▸ **Directions**
Find the string "right" in the records and copy each line where it occurs.

▸ **Dataset extract**
++++++++++
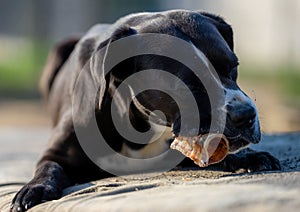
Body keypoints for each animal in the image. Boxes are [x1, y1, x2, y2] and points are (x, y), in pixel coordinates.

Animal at [10, 9, 280, 210]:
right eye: (188, 83)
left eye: (233, 67)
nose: (246, 116)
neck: (143, 123)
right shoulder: (56, 154)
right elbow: (50, 167)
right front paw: (35, 188)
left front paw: (248, 158)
++++++++++
▸ **Result of the exercise**
right eye: (188, 83)
right shoulder: (56, 154)
right elbow: (50, 167)
right front paw: (35, 188)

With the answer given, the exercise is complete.